Gather every line of the material below that contains the string "sketchPlane" and copy each one in full. Case counts.

■ Data extract:
--------------------

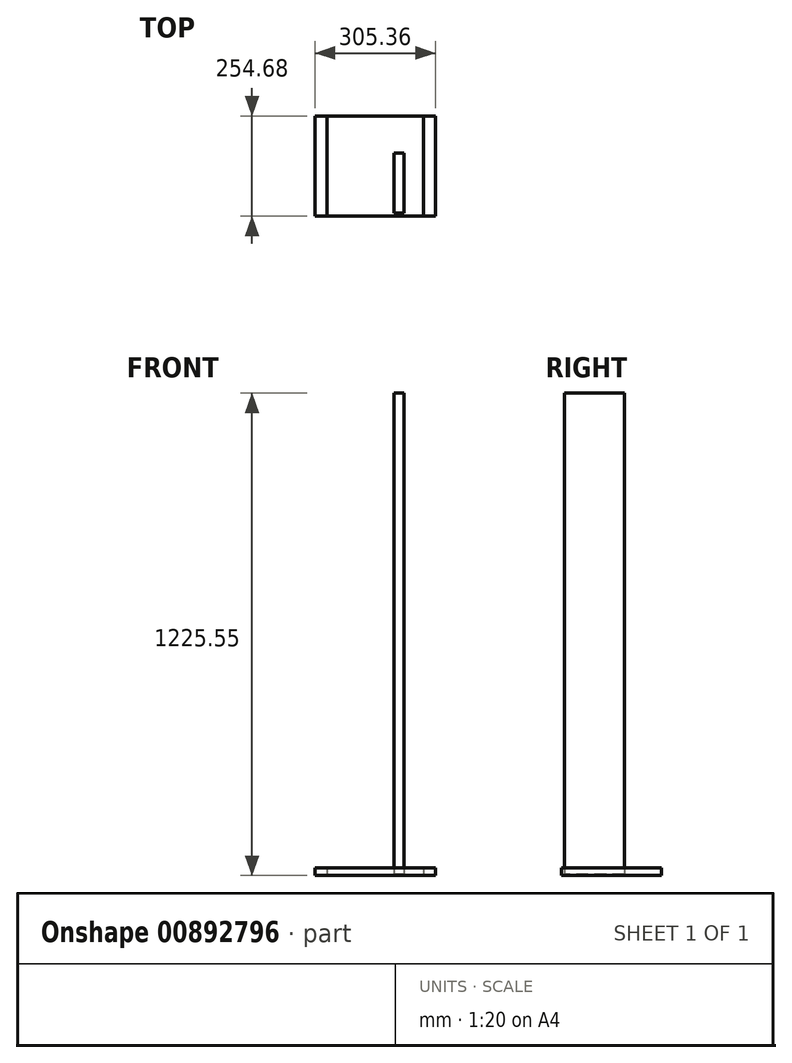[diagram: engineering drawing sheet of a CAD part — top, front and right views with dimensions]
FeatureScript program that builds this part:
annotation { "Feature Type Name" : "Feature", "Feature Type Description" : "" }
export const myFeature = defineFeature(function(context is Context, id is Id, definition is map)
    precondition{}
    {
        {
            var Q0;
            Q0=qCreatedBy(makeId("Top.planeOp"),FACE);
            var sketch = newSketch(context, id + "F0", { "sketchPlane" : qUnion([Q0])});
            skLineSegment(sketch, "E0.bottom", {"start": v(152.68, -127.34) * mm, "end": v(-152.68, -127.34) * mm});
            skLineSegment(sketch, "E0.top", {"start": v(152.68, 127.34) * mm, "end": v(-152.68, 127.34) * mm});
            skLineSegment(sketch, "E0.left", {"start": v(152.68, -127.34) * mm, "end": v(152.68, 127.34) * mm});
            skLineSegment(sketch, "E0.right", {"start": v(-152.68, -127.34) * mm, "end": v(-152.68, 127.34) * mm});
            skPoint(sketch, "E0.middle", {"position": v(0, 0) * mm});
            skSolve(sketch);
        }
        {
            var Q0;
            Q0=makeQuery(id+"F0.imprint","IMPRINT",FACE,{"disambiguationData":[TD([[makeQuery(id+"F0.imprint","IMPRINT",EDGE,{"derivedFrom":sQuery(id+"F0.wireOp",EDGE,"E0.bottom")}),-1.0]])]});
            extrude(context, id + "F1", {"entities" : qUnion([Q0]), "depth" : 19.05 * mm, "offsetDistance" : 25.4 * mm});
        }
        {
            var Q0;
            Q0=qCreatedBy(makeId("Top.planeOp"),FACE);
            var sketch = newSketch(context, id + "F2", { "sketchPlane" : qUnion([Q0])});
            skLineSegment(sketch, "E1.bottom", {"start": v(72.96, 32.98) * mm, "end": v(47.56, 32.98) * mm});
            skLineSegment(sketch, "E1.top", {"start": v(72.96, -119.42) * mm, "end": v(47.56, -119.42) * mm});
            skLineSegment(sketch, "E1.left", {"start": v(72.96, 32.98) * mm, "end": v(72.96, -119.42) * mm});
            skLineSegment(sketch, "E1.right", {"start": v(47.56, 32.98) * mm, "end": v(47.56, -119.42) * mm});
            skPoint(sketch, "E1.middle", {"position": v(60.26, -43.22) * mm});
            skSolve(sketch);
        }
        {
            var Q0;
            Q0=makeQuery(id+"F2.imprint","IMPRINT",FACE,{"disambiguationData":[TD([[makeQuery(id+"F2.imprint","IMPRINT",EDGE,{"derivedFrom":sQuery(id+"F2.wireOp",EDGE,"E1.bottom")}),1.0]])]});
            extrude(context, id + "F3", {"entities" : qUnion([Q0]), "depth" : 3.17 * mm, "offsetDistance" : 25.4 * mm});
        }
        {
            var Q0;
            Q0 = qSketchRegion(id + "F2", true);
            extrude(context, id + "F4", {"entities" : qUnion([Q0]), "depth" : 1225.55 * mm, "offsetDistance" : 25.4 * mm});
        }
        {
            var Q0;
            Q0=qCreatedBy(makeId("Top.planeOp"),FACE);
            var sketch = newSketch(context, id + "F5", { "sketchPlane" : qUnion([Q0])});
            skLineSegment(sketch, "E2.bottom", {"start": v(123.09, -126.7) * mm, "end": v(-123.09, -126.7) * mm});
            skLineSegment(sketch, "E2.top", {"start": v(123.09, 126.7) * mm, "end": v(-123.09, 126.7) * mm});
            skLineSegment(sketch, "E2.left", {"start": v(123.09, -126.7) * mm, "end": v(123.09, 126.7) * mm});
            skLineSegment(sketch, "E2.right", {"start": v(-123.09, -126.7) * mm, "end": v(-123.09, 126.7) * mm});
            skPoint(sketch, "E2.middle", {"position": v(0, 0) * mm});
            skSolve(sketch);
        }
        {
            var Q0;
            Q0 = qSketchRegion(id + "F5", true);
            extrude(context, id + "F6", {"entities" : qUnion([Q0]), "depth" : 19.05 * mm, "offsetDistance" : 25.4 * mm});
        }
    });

--------------------

■ Answer to the exercise:
            var sketch = newSketch(context, id + "F0", { "sketchPlane" : qUnion([Q0])});
            var sketch = newSketch(context, id + "F2", { "sketchPlane" : qUnion([Q0])});
            var sketch = newSketch(context, id + "F5", { "sketchPlane" : qUnion([Q0])});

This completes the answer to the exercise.